• **TASK REQUIREMENTS**: Look through the data and write out every line with the word "FUEL" in it.

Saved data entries
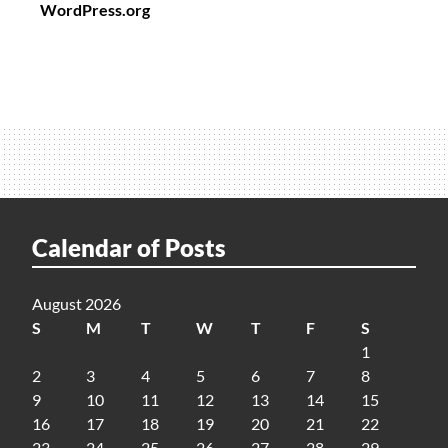
WordPress.org
Calendar of Posts
August 2026
S
M
T
W
T
F
S
1
2
3
4
5
6
7
8
9
10
11
12
13
14
15
16
17
18
19
20
21
22
23
24
25
26
27
28
29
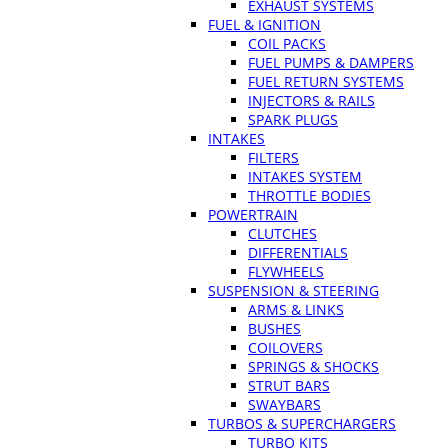
EXHAUST SYSTEMS
FUEL & IGNITION
COIL PACKS
FUEL PUMPS & DAMPERS
FUEL RETURN SYSTEMS
INJECTORS & RAILS
SPARK PLUGS
INTAKES
FILTERS
INTAKES SYSTEM
THROTTLE BODIES
POWERTRAIN
CLUTCHES
DIFFERENTIALS
FLYWHEELS
SUSPENSION & STEERING
ARMS & LINKS
BUSHES
COILOVERS
SPRINGS & SHOCKS
STRUT BARS
SWAYBARS
TURBOS & SUPERCHARGERS
TURBO KITS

• **ANSWER**:
FUEL & IGNITION
FUEL PUMPS & DAMPERS
FUEL RETURN SYSTEMS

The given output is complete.